Bank worries, sliding oils dent European shares

Fresh concern about banks' financing hit European shares yesterday, although a drop in the oil price and an investor sweep into safe-havens like drug makers and telecoms helped stem the slide in the broader market. The banking sector fell to its lowest...

Fresh concern about banks' financing hit European shares yesterday, although a drop in the oil price and an investor sweep into safe-havens like drug makers and telecoms helped stem the slide in the broader market.

The banking sector fell to its lowest in five years as fears of more write-downs and the need for additional capital raising to restore balance sheets tattered by the credit crunch dented shares in HSBC, UniCredit and others.

The European equities market got some respite mid-afternoon after Federal Reserve Chairman Ben Bernanke said the central bank may extend its emergency lending facility for big Wall Street firms beyond the end of the year, helping soothe some of the concern about banks' access to funding.

The FTSEurofirst 300 index of top European shares ended the day down 1.47 per cent at 1,161.38 points, having fallen earlier by as much as 2.6 per cent.

The index has dropped by about 30 per cent from last July's six-and-a-half-year highs and has lost 15 per cent in the last two months alone as confidence in the outlook for equities has crumbled along with the outlook for global economic growth.

Yet some analysts believe there may be some respite to the selling.
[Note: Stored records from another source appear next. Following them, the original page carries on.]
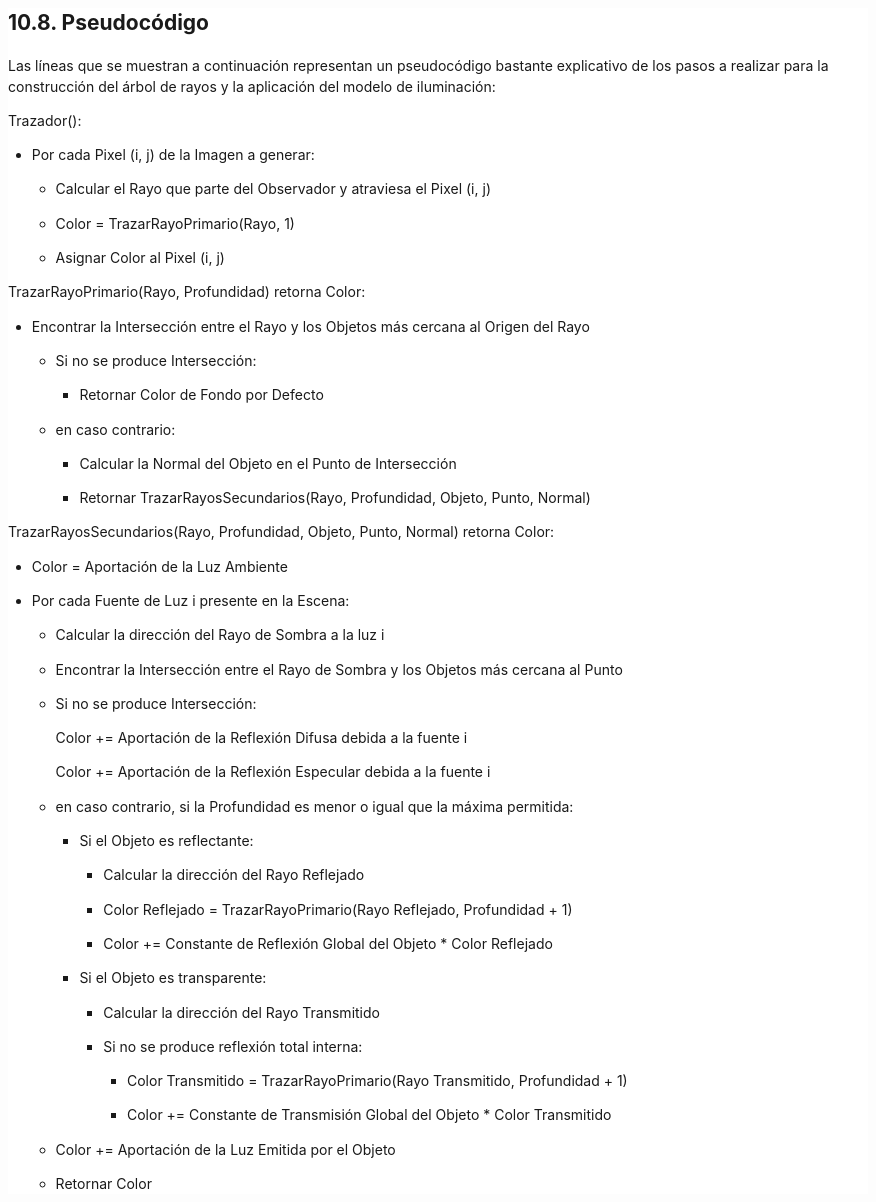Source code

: ## 10.8. Pseudocódigo

Las líneas que se muestran a continuación representan un pseudocódigo bastante explicativo de los pasos a realizar para la construcción del árbol de rayos y la aplicación del modelo de iluminación:

Trazador():

- Por cada Pixel (i, j) de la Imagen a generar:

  - Calcular el Rayo que parte del Observador y atraviesa el Pixel (i, j)

  - Color = TrazarRayoPrimario(Rayo, 1)

  - Asignar Color al Pixel (i, j)

TrazarRayoPrimario(Rayo, Profundidad) retorna Color:

- Encontrar la Intersección entre el Rayo y los Objetos más cercana al Origen del Rayo

  - Si no se produce Intersección:

    - Retornar Color de Fondo por Defecto

  - en caso contrario:

    - Calcular la Normal del Objeto en el Punto de Intersección

    - Retornar TrazarRayosSecundarios(Rayo, Profundidad, Objeto, Punto, Normal)

TrazarRayosSecundarios(Rayo, Profundidad, Objeto, Punto, Normal) retorna Color:

- Color = Aportación de la Luz Ambiente

- Por cada Fuente de Luz i presente en la Escena:

  - Calcular la dirección del Rayo de Sombra a la luz i

  - Encontrar la Intersección entre el Rayo de Sombra y los Objetos más cercana al Punto

  - Si no se produce Intersección:

    Color += Aportación de la Reflexión Difusa debida a la fuente i

    Color += Aportación de la Reflexión Especular debida a la fuente i

  - en caso contrario, si la Profundidad es menor o igual que la máxima permitida:

    - Si el Objeto es reflectante:

      - Calcular la dirección del Rayo Reflejado

      - Color Reflejado = TrazarRayoPrimario(Rayo Reflejado, Profundidad + 1)

      - Color += Constante de Reflexión Global del Objeto * Color Reflejado

    - Si el Objeto es transparente:

      - Calcular la dirección del Rayo Transmitido

      - Si no se produce reflexión total interna:

        - Color Transmitido = TrazarRayoPrimario(Rayo Transmitido, Profundidad + 1)

        - Color += Constante de Transmisión Global del Objeto * Color Transmitido

  - Color += Aportación de la Luz Emitida por el Objeto

  - Retornar Color
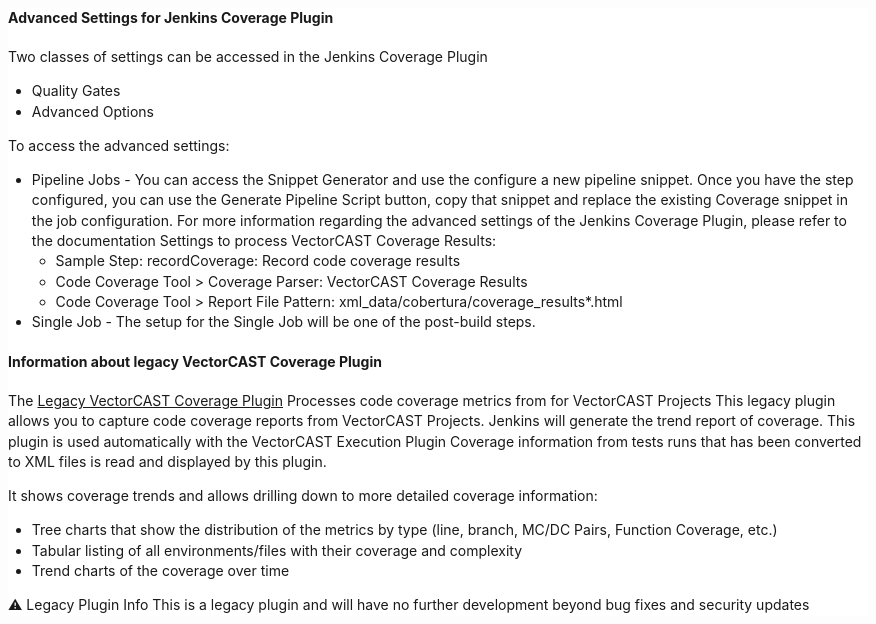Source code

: #### Advanced Settings for Jenkins Coverage Plugin

Two classes of settings can be accessed in the Jenkins Coverage Plugin
- Quality Gates
- Advanced Options

To access the advanced settings:

- Pipeline Jobs - You can access the Snippet Generator and use the configure a new pipeline snippet. Once you have the step configured, you can use the Generate Pipeline Script button, copy that snippet and replace the existing Coverage snippet in the job configuration. For more information regarding the advanced settings of the Jenkins Coverage Plugin, please refer to the documentation
Settings to process VectorCAST Coverage Results:
    - Sample Step: recordCoverage: Record code coverage results
    - Code Coverage Tool > Coverage Parser: VectorCAST Coverage Results
    - Code Coverage Tool > Report File Pattern: xml_data/cobertura/coverage_results*.html
- Single Job - The setup for the Single Job will be one of the post-build steps.

#### Information about legacy VectorCAST Coverage Plugin
The  [Legacy VectorCAST Coverage Plugin](https://plugins.jenkins.io/vectorcast-coverage/) Processes code coverage metrics from for VectorCAST Projects
This legacy plugin allows you to capture code coverage reports from VectorCAST Projects. Jenkins will generate the trend report of coverage. This plugin is used automatically with the VectorCAST Execution Plugin
Coverage information from tests runs that has been converted to XML files is read and displayed by this plugin. 

It shows coverage trends and allows drilling down to more detailed coverage information:

- Tree charts that show the distribution of the metrics by type (line, branch, MC/DC Pairs, Function Coverage, etc.)
- Tabular listing of all environments/files with their coverage and complexity
- Trend charts of the coverage over time

:warning: Legacy Plugin Info
This is a legacy plugin and will have no further development beyond bug fixes and security updates
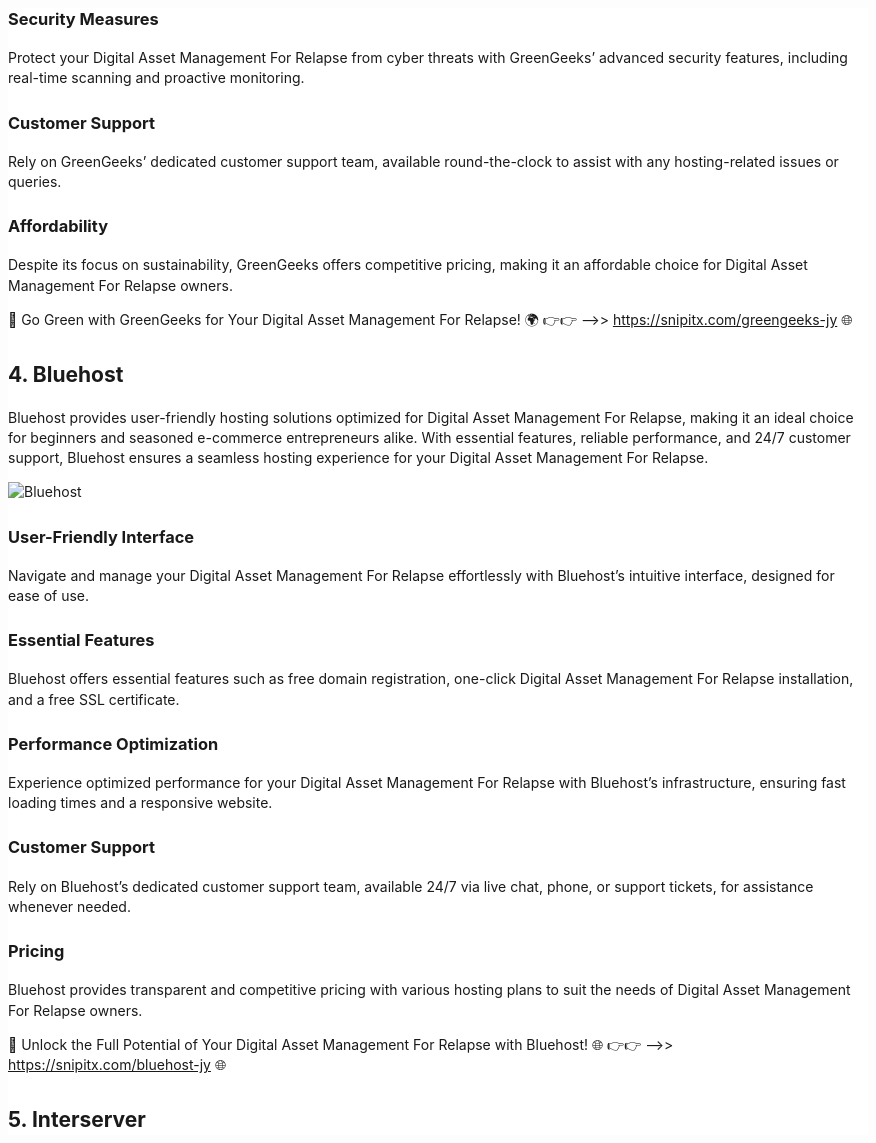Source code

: ### Security Measures
Protect your Digital Asset Management For Relapse from cyber threats with GreenGeeks’ advanced security features, including real-time scanning and proactive monitoring.

### Customer Support
Rely on GreenGeeks’ dedicated customer support team, available round-the-clock to assist with any hosting-related issues or queries.

### Affordability
Despite its focus on sustainability, GreenGeeks offers competitive pricing, making it an affordable choice for Digital Asset Management For Relapse owners.

🌿 Go Green with GreenGeeks for Your Digital Asset Management For Relapse! 🌍
👉👉 -->> https://snipitx.com/greengeeks-jy 🌐

## 4. Bluehost

Bluehost provides user-friendly hosting solutions optimized for Digital Asset Management For Relapse, making it an ideal choice for beginners and seasoned e-commerce entrepreneurs alike. With essential features, reliable performance, and 24/7 customer support, Bluehost ensures a seamless hosting experience for your Digital Asset Management For Relapse.

![Bluehost](https://i.imgur.com/PasFF9E.jpeg "Bluehost Hosting")

### User-Friendly Interface
Navigate and manage your Digital Asset Management For Relapse effortlessly with Bluehost’s intuitive interface, designed for ease of use.

### Essential Features
Bluehost offers essential features such as free domain registration, one-click Digital Asset Management For Relapse installation, and a free SSL certificate.

### Performance Optimization
Experience optimized performance for your Digital Asset Management For Relapse with Bluehost’s infrastructure, ensuring fast loading times and a responsive website.

### Customer Support
Rely on Bluehost’s dedicated customer support team, available 24/7 via live chat, phone, or support tickets, for assistance whenever needed.

### Pricing
Bluehost provides transparent and competitive pricing with various hosting plans to suit the needs of Digital Asset Management For Relapse owners.

🚀 Unlock the Full Potential of Your Digital Asset Management For Relapse with Bluehost! 🌐
👉👉 -->> https://snipitx.com/bluehost-jy 🌐

## 5. Interserver
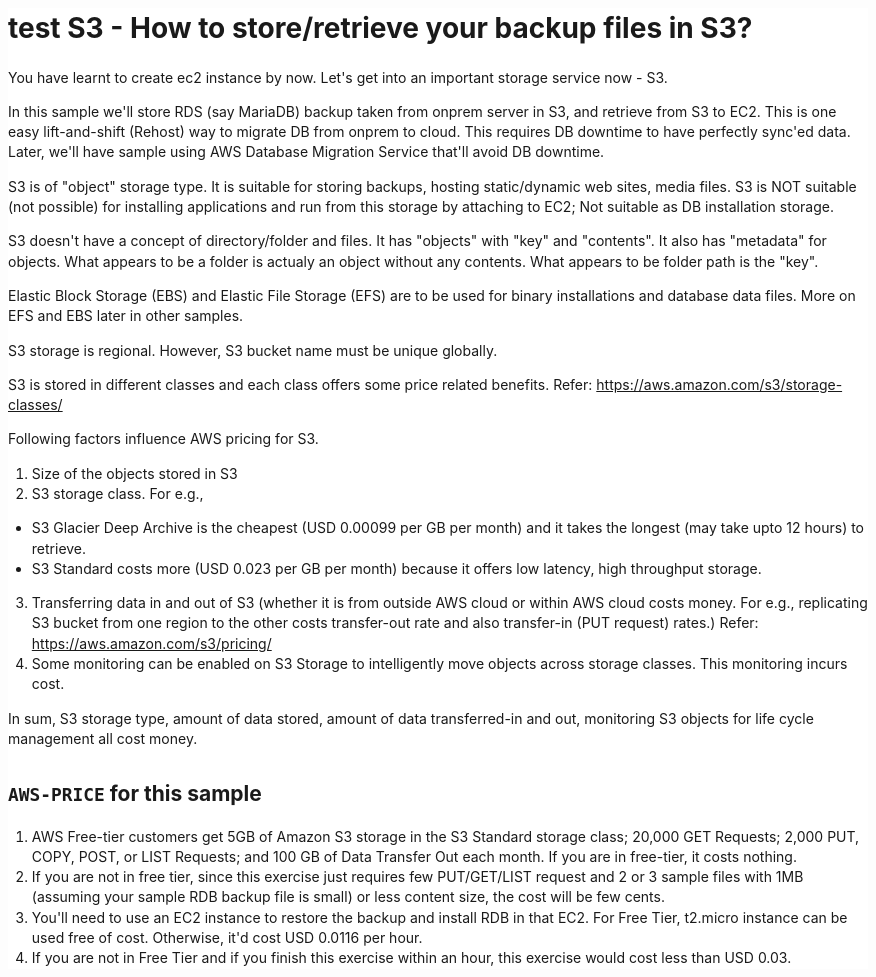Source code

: # test S3 - How to store/retrieve your backup files in S3?
You have learnt to create ec2 instance by now. Let's get into an important storage service now - S3.

In this sample we'll store RDS (say MariaDB) backup taken from onprem server in S3, and retrieve from S3 to EC2. This is one easy lift-and-shift (Rehost) way to migrate DB from onprem to cloud.  This requires DB downtime to have perfectly sync'ed data.  Later, we'll have sample using AWS Database Migration Service that'll avoid DB downtime.  

S3 is of "object" storage type. It is suitable for storing backups, hosting static/dynamic web sites, media files.  S3 is NOT suitable (not possible) for installing applications and run from this storage by attaching to EC2; Not suitable as DB installation storage.

S3 doesn't have a concept of directory/folder and files. It has "objects" with "key" and "contents".  It also has "metadata" for objects. What appears to be a folder is actualy an object without any contents.  What appears to be folder path is the "key".

Elastic Block Storage (EBS) and Elastic File Storage (EFS) are to be used for binary installations and database data files.  More on EFS and EBS later in other samples.

S3 storage is regional.  However, S3 bucket name must be unique globally.

S3 is stored in different classes and each class offers some price related benefits. Refer: https://aws.amazon.com/s3/storage-classes/

Following factors influence AWS pricing for S3.
1. Size of the objects stored in S3
2. S3 storage class.  For e.g., 
- S3 Glacier Deep Archive is the cheapest (USD 0.00099 per GB per month) and it takes the longest (may take upto 12 hours) to retrieve.  
- S3 Standard costs more (USD 0.023 per GB per month) because it offers low latency, high throughput storage.
3. Transferring data in and out of S3 (whether it is from outside AWS cloud or within AWS cloud costs money.  For e.g., replicating S3 bucket from one region to the other costs transfer-out rate and also transfer-in (PUT request) rates.)
Refer: https://aws.amazon.com/s3/pricing/
4. Some monitoring can be enabled on S3 Storage to intelligently move objects across storage classes.  This monitoring incurs cost. 

In sum, S3 storage type, amount of data stored, amount of data transferred-in and out, monitoring S3 objects for life cycle management all cost money.


## `AWS-PRICE` for this sample

  1.  AWS Free-tier customers get 5GB of Amazon S3 storage in the S3 Standard storage class; 20,000 GET Requests; 2,000 PUT, COPY, POST, or LIST Requests; and 100 GB of Data Transfer Out each month.  If you are in free-tier, it costs nothing.
  2.  If you are not in free tier, since this exercise just requires few PUT/GET/LIST request and 2 or 3 sample files with 1MB (assuming your sample RDB backup file is small) or less content size, the cost will be few cents.  
  3.  You'll need to use an EC2 instance to restore the backup and install RDB in that EC2.  For Free Tier, t2.micro instance can be used free of cost. Otherwise, it'd cost USD 0.0116 per hour.
  4.  If you are not in Free Tier and if you finish this exercise within an hour, this exercise would cost less than USD 0.03.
"We're probably close to a bottom, but not the bottom. We're so bombed out, so oversold that we could gradually work our way slightly higher. This is not a good moment to sell. We would sell into a bounce, and sell cyclicals," said Philippe Gijsels, a European equities strategist at Fortis Bank in Brussels.

Credit Suisse fell 3.2 per cent, while in Britain, Barclays and Royal Bank of Scotland fell 1.1 to three per cent and Alliance & Leicester shed nearly 14 per cent.

Irish banks Allied Irish, Anglo Irish and Bank of Ireland were some of the biggest losers in Europe, falling by eight to 10 per cent.

The DJ Stoxx European banks sector index has already fallen 37 per cent this year after a 17 per cent fall last year and it is largely because of the banks that the European equities market has taken such a knock.